Records from a data collection
──────────

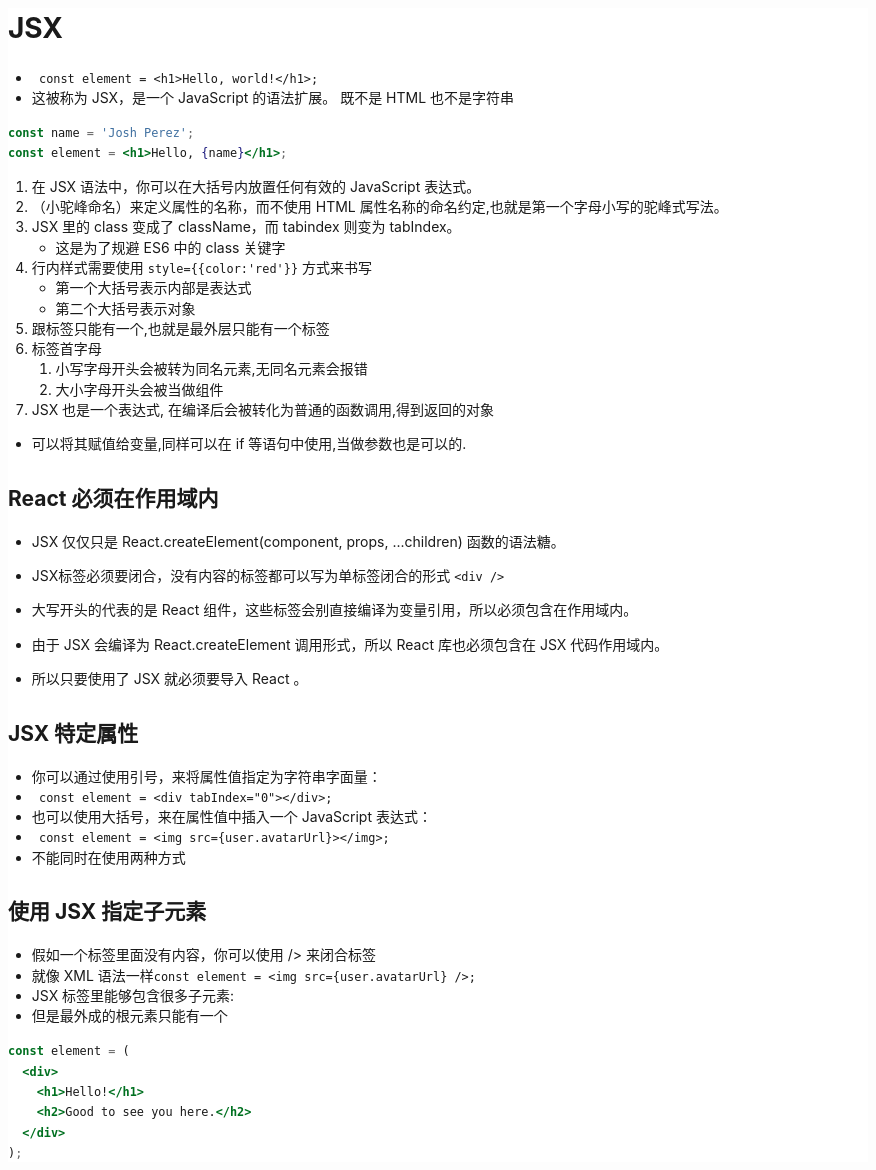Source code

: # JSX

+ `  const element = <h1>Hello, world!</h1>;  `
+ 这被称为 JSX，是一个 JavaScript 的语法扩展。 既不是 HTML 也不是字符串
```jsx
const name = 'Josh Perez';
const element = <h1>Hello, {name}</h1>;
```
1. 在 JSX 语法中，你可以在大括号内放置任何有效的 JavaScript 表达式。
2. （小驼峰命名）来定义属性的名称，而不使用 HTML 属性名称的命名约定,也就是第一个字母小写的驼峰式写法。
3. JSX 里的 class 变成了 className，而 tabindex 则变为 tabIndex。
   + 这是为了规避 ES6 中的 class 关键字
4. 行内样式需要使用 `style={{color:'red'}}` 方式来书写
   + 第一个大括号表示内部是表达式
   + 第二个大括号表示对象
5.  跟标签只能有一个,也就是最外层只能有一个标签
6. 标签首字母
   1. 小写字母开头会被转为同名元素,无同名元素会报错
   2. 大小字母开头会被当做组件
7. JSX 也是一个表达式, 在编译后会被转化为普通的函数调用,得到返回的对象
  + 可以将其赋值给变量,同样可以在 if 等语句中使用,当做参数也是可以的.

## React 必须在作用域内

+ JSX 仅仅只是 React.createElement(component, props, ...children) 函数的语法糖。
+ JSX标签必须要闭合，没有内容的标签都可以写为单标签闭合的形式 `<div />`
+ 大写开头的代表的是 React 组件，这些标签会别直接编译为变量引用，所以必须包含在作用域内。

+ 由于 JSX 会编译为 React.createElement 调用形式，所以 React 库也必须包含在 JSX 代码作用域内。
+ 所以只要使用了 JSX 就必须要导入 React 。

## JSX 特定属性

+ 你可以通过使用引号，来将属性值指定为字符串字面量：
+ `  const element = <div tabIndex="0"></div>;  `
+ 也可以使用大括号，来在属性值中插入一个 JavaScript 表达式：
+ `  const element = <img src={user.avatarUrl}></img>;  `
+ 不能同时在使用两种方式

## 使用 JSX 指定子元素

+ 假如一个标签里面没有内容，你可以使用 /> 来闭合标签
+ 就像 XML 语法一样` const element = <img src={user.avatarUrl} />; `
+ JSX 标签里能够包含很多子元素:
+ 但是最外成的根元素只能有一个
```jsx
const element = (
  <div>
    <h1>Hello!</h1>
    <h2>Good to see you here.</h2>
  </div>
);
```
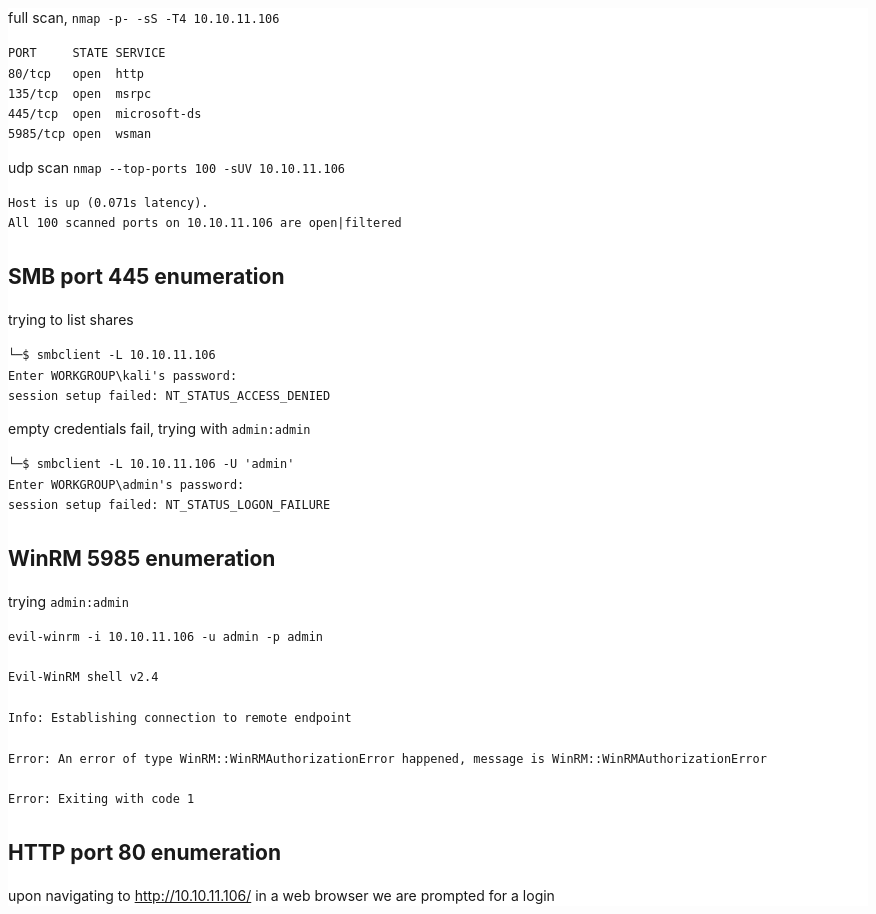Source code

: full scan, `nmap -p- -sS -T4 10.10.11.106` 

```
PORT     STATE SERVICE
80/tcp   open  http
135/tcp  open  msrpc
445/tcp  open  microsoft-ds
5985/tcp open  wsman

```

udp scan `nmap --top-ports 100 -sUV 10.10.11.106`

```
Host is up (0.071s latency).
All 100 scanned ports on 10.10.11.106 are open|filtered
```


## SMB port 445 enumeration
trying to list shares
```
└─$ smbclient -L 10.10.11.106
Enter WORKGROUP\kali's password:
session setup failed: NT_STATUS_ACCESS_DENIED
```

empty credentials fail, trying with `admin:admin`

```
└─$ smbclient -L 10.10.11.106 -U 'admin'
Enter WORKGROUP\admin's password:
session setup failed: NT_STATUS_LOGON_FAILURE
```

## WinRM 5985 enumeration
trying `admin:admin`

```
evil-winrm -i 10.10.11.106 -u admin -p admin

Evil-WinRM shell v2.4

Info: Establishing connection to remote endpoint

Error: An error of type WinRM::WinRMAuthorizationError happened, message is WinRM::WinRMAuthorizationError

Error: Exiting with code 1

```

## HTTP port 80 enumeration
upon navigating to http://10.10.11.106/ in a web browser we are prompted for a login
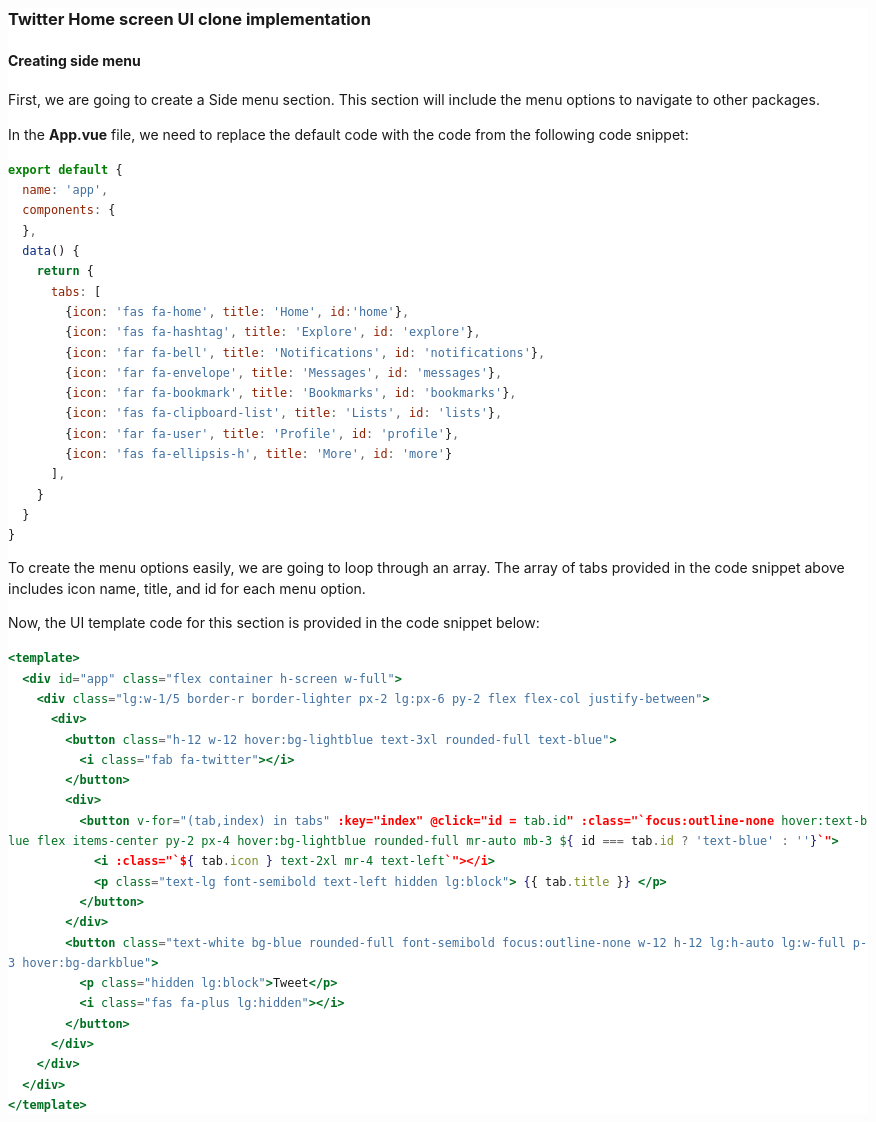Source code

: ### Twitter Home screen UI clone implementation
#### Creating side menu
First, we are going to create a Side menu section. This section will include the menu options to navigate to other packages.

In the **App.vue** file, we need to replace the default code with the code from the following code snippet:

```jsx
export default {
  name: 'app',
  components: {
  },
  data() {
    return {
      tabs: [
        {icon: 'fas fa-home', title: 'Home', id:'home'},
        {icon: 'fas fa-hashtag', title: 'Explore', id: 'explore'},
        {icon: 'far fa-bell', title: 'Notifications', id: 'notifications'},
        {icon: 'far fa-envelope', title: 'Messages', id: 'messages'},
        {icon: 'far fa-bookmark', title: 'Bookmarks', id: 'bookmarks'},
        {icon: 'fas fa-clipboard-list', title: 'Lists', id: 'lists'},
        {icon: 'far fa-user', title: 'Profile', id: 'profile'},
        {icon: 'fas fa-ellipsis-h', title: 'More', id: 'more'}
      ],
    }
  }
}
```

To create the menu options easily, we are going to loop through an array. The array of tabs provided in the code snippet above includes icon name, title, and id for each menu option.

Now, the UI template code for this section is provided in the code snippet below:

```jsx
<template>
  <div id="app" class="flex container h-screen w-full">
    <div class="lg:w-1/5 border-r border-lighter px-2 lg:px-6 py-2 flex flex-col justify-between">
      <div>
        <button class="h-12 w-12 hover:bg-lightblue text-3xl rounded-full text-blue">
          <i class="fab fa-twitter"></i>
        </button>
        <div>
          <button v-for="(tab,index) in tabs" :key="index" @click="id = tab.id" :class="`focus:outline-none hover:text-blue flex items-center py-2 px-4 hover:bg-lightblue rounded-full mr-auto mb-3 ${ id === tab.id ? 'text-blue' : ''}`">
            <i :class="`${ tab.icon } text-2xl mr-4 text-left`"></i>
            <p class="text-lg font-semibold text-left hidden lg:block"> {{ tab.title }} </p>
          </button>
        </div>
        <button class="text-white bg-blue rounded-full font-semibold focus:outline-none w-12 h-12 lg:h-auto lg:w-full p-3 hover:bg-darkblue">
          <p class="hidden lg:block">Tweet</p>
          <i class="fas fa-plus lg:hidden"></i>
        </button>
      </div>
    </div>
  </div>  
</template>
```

──────────

● **WHAT IS REQUIRED**
Your copy should match the entries above exactly and contain no pictures.

● **EXERCISE RESULT**
Source code

: # JSX

+ `  const element = <h1>Hello, world!</h1>;  `
+ 这被称为 JSX，是一个 JavaScript 的语法扩展。 既不是 HTML 也不是字符串
```jsx
const name = 'Josh Perez';
const element = <h1>Hello, {name}</h1>;
```
1. 在 JSX 语法中，你可以在大括号内放置任何有效的 JavaScript 表达式。
2. （小驼峰命名）来定义属性的名称，而不使用 HTML 属性名称的命名约定,也就是第一个字母小写的驼峰式写法。
3. JSX 里的 class 变成了 className，而 tabindex 则变为 tabIndex。
   + 这是为了规避 ES6 中的 class 关键字
4. 行内样式需要使用 `style={{color:'red'}}` 方式来书写
   + 第一个大括号表示内部是表达式
   + 第二个大括号表示对象
5.  跟标签只能有一个,也就是最外层只能有一个标签
6. 标签首字母
   1. 小写字母开头会被转为同名元素,无同名元素会报错
   2. 大小字母开头会被当做组件
7. JSX 也是一个表达式, 在编译后会被转化为普通的函数调用,得到返回的对象
  + 可以将其赋值给变量,同样可以在 if 等语句中使用,当做参数也是可以的.

## React 必须在作用域内

+ JSX 仅仅只是 React.createElement(component, props, ...children) 函数的语法糖。
+ JSX标签必须要闭合，没有内容的标签都可以写为单标签闭合的形式 `<div />`
+ 大写开头的代表的是 React 组件，这些标签会别直接编译为变量引用，所以必须包含在作用域内。

+ 由于 JSX 会编译为 React.createElement 调用形式，所以 React 库也必须包含在 JSX 代码作用域内。
+ 所以只要使用了 JSX 就必须要导入 React 。

## JSX 特定属性

+ 你可以通过使用引号，来将属性值指定为字符串字面量：
+ `  const element = <div tabIndex="0"></div>;  `
+ 也可以使用大括号，来在属性值中插入一个 JavaScript 表达式：
+ `  const element = <img src={user.avatarUrl}></img>;  `
+ 不能同时在使用两种方式

## 使用 JSX 指定子元素

+ 假如一个标签里面没有内容，你可以使用 /> 来闭合标签
+ 就像 XML 语法一样` const element = <img src={user.avatarUrl} />; `
+ JSX 标签里能够包含很多子元素:
+ 但是最外成的根元素只能有一个
```jsx
const element = (
  <div>
    <h1>Hello!</h1>
    <h2>Good to see you here.</h2>
  </div>
);
```
Source code

: full scan, `nmap -p- -sS -T4 10.10.11.106` 

```
PORT     STATE SERVICE
80/tcp   open  http
135/tcp  open  msrpc
445/tcp  open  microsoft-ds
5985/tcp open  wsman

```

udp scan `nmap --top-ports 100 -sUV 10.10.11.106`

```
Host is up (0.071s latency).
All 100 scanned ports on 10.10.11.106 are open|filtered
```


## SMB port 445 enumeration
trying to list shares
```
└─$ smbclient -L 10.10.11.106
Enter WORKGROUP\kali's password:
session setup failed: NT_STATUS_ACCESS_DENIED
```

empty credentials fail, trying with `admin:admin`

```
└─$ smbclient -L 10.10.11.106 -U 'admin'
Enter WORKGROUP\admin's password:
session setup failed: NT_STATUS_LOGON_FAILURE
```

## WinRM 5985 enumeration
trying `admin:admin`

```
evil-winrm -i 10.10.11.106 -u admin -p admin

Evil-WinRM shell v2.4

Info: Establishing connection to remote endpoint

Error: An error of type WinRM::WinRMAuthorizationError happened, message is WinRM::WinRMAuthorizationError

Error: Exiting with code 1

```

## HTTP port 80 enumeration
upon navigating to http://10.10.11.106/ in a web browser we are prompted for a login
Source code

: ### Twitter Home screen UI clone implementation
#### Creating side menu
First, we are going to create a Side menu section. This section will include the menu options to navigate to other packages.

In the **App.vue** file, we need to replace the default code with the code from the following code snippet:

```jsx
export default {
  name: 'app',
  components: {
  },
  data() {
    return {
      tabs: [
        {icon: 'fas fa-home', title: 'Home', id:'home'},
        {icon: 'fas fa-hashtag', title: 'Explore', id: 'explore'},
        {icon: 'far fa-bell', title: 'Notifications', id: 'notifications'},
        {icon: 'far fa-envelope', title: 'Messages', id: 'messages'},
        {icon: 'far fa-bookmark', title: 'Bookmarks', id: 'bookmarks'},
        {icon: 'fas fa-clipboard-list', title: 'Lists', id: 'lists'},
        {icon: 'far fa-user', title: 'Profile', id: 'profile'},
        {icon: 'fas fa-ellipsis-h', title: 'More', id: 'more'}
      ],
    }
  }
}
```

To create the menu options easily, we are going to loop through an array. The array of tabs provided in the code snippet above includes icon name, title, and id for each menu option.

Now, the UI template code for this section is provided in the code snippet below:

```jsx
<template>
  <div id="app" class="flex container h-screen w-full">
    <div class="lg:w-1/5 border-r border-lighter px-2 lg:px-6 py-2 flex flex-col justify-between">
      <div>
        <button class="h-12 w-12 hover:bg-lightblue text-3xl rounded-full text-blue">
          <i class="fab fa-twitter"></i>
        </button>
        <div>
          <button v-for="(tab,index) in tabs" :key="index" @click="id = tab.id" :class="`focus:outline-none hover:text-blue flex items-center py-2 px-4 hover:bg-lightblue rounded-full mr-auto mb-3 ${ id === tab.id ? 'text-blue' : ''}`">
            <i :class="`${ tab.icon } text-2xl mr-4 text-left`"></i>
            <p class="text-lg font-semibold text-left hidden lg:block"> {{ tab.title }} </p>
          </button>
        </div>
        <button class="text-white bg-blue rounded-full font-semibold focus:outline-none w-12 h-12 lg:h-auto lg:w-full p-3 hover:bg-darkblue">
          <p class="hidden lg:block">Tweet</p>
          <i class="fas fa-plus lg:hidden"></i>
        </button>
      </div>
    </div>
  </div>  
</template>
```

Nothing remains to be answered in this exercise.